• [Given text]
Data Compression
Data Compression Overview
Data Compression shrinks down a file so that it takes up less
space. This is desirable for data storage and data communication.
Storage space on disks is expensive so a file which occupies
less disk space is "cheaper" than an uncompressed
file. Smaller files are also desirable for data communication,
because the smaller a file the faster it can be transferred.
A compressed file appears to increase the speed of data transfer
over an uncompressed file.
Data Compression Defined
All data is encoded. This means that the data is originally
a combination of elements, e, from some alphabet, A. This
combination of elements is a message, M. This message from
the alphabet, A, is encoded into the binary alphabet, B. The
string of bits, binary digits (0's and 1's), is the encoded
data. So essentially encoding is just tranferring a message,
M, from the alphabet A into the alphabet B. Here is an example:
The message is: a b c d
The encoded message is: 00 01 10 11
The above example just translates the elements a,b,c,d from
the english alphabet, A, into the binary alphabet, B. These
elements can also be decoded from the binary alphabet back
into the original message which was in the english alphabet.
Types of Data Compression
There are two main types of data compression: lossy and lossless.

• [Brief 1]
Please reproduce the compression passage from "Storage space on" to "an uncompressed file.".
• [Brief 2]
Answer these questions from the compression passage.
(a) What two main types of data compression does it name?
(b) What encoded message does its example give for "a b c d"?
(c) What does it say makes smaller files desirable for data communication?

• [Records shown]
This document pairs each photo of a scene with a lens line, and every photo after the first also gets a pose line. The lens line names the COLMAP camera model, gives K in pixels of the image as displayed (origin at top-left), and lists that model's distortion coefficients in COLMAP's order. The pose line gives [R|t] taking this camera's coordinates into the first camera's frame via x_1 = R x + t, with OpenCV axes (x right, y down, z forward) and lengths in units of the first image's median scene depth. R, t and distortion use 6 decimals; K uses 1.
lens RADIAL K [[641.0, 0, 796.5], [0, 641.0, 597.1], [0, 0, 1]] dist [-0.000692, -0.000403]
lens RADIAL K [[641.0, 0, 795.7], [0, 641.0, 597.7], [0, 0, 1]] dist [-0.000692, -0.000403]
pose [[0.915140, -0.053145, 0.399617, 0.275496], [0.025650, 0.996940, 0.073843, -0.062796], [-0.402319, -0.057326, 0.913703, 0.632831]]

--

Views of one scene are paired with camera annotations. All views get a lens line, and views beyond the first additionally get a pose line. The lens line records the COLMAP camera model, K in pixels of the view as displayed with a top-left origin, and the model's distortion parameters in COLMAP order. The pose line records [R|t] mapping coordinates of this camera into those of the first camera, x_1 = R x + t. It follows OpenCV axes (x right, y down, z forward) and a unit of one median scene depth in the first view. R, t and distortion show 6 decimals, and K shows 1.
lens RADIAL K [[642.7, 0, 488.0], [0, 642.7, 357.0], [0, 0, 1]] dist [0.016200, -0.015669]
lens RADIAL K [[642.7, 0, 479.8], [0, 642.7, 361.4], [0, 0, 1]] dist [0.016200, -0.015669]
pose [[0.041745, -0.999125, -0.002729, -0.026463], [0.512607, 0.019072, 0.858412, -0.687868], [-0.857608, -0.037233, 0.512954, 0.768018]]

• [Task output 1]
Storage space on disks is expensive so a file which occupies
less disk space is "cheaper" than an uncompressed
file. Smaller files are also desirable for data communication,
because the smaller a file the faster it can be transferred.
A compressed file appears to increase the speed of data transfer
over an uncompressed file.

• [Task output 2]
(a) Lossy and lossless.
(b) 00 01 10 11
(c) The smaller a file, the faster it can be transferred.